**Assignment**:
An image-free reproduction of the data below is needed: print it exactly.

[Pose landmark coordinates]
........

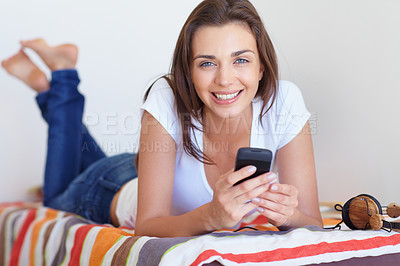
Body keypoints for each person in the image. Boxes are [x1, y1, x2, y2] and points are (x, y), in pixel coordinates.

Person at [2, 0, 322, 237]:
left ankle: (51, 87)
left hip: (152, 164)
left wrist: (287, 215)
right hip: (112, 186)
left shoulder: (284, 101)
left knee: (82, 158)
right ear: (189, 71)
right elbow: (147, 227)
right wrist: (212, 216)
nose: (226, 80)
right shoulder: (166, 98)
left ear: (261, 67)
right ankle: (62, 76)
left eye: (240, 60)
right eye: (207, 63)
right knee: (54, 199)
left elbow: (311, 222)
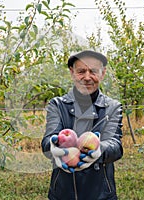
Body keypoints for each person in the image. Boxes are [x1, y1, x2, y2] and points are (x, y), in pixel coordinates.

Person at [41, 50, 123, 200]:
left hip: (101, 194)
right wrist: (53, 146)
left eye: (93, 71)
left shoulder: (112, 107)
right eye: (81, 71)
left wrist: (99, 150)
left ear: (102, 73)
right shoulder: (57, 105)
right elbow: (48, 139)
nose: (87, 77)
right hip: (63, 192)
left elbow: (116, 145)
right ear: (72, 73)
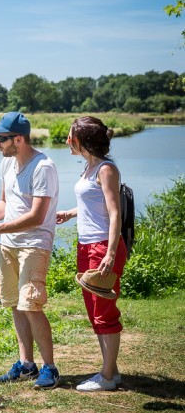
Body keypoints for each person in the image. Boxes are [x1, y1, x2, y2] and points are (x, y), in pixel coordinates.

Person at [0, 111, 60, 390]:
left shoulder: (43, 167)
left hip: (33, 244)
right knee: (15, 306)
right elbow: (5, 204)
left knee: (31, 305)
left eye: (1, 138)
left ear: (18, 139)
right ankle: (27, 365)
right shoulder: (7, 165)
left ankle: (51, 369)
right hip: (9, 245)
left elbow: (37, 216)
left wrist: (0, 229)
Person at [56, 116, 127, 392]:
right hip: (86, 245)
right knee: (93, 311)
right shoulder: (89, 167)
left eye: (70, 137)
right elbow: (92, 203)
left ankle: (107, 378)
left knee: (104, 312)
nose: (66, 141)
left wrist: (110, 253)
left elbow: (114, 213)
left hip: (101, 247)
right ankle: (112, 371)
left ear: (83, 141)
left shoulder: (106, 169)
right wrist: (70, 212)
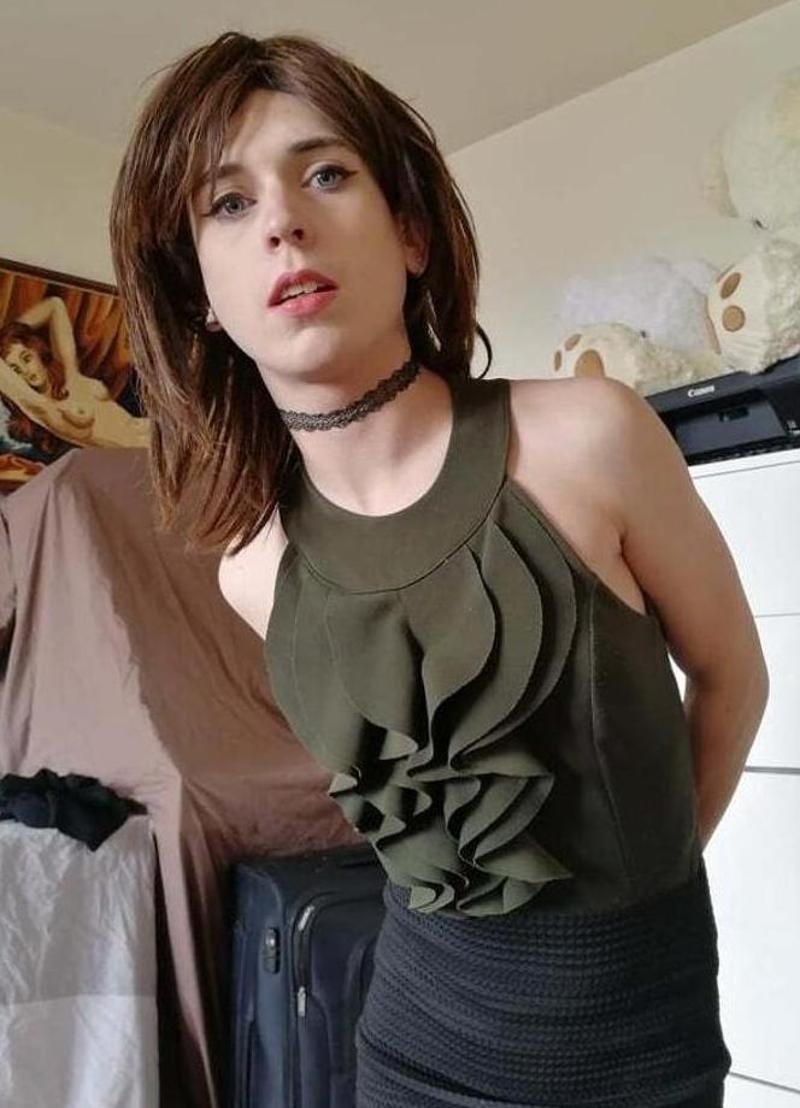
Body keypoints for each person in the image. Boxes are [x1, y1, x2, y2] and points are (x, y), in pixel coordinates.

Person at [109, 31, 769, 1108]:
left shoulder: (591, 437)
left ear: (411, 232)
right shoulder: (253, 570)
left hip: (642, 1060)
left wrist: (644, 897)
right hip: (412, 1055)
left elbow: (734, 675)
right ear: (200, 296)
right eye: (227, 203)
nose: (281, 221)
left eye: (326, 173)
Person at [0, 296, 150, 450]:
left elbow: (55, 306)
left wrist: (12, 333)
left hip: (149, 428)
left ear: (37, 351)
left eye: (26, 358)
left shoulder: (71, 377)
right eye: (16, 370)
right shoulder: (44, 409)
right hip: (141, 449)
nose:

........

**Result**:
Body keypoints for each person in the image. Boxes are [x1, y1, x2, y2] and points are (x, y), in pixel coordinates.

Person at [2, 0, 322, 237]:
left ankle: (51, 87)
left hip: (152, 164)
left wrist: (287, 215)
right hip: (112, 186)
left shoulder: (284, 101)
left knee: (82, 158)
right ear: (189, 71)
right elbow: (147, 227)
right wrist: (212, 216)
nose: (226, 80)
right shoulder: (166, 98)
left ear: (261, 67)
right ankle: (62, 76)
left eye: (240, 60)
right eye: (207, 63)
right knee: (54, 199)
left elbow: (311, 222)
Body keypoints for each person in the image. Boxes are [x1, y1, x2, y2] and points are (x, y), in pixel coordinates.

Person at [41, 50, 123, 200]:
left hip: (101, 194)
right wrist: (53, 146)
left eye: (93, 71)
left shoulder: (112, 107)
right eye: (81, 71)
left wrist: (99, 150)
left ear: (102, 73)
right shoulder: (57, 105)
right elbow: (48, 139)
nose: (87, 77)
right hip: (63, 192)
left elbow: (116, 145)
right ear: (72, 73)
Body keypoints for each person in the image. Boxes are [x1, y1, x2, y2] and points are (x, y), in pixel coordinates.

Person at [0, 111, 60, 390]:
left shoulder: (43, 167)
left hip: (33, 244)
right knee: (15, 306)
right elbow: (5, 204)
left knee: (31, 305)
left eye: (1, 138)
left ear: (18, 139)
right ankle: (27, 365)
right shoulder: (7, 165)
left ankle: (51, 369)
right hip: (9, 245)
left elbow: (37, 216)
left wrist: (0, 229)
Person at [56, 116, 127, 392]:
right hip: (86, 245)
right knee: (93, 311)
right shoulder: (89, 167)
left eye: (70, 137)
right elbow: (92, 203)
left ankle: (107, 378)
left knee: (104, 312)
nose: (66, 141)
left wrist: (110, 253)
left elbow: (114, 213)
left hip: (101, 247)
right ankle: (112, 371)
left ear: (83, 141)
left shoulder: (106, 169)
right wrist: (70, 212)
Body keypoints for each person in the image. Boxes are [x1, y1, x2, y2] and points are (x, y), in pixel coordinates.

Person at [109, 31, 769, 1108]:
left shoulder: (591, 437)
left ear: (411, 232)
right shoulder: (253, 570)
left hip: (642, 1060)
left wrist: (644, 897)
right hip: (412, 1055)
left elbow: (734, 675)
right ear: (200, 296)
right eye: (227, 203)
nose: (281, 221)
left eye: (326, 173)
Person at [0, 296, 150, 450]:
left elbow: (55, 306)
left wrist: (12, 333)
left hip: (149, 428)
left ear: (37, 351)
left eye: (26, 358)
left shoulder: (71, 377)
right eye: (16, 370)
right shoulder: (44, 409)
right hip: (141, 449)
nose:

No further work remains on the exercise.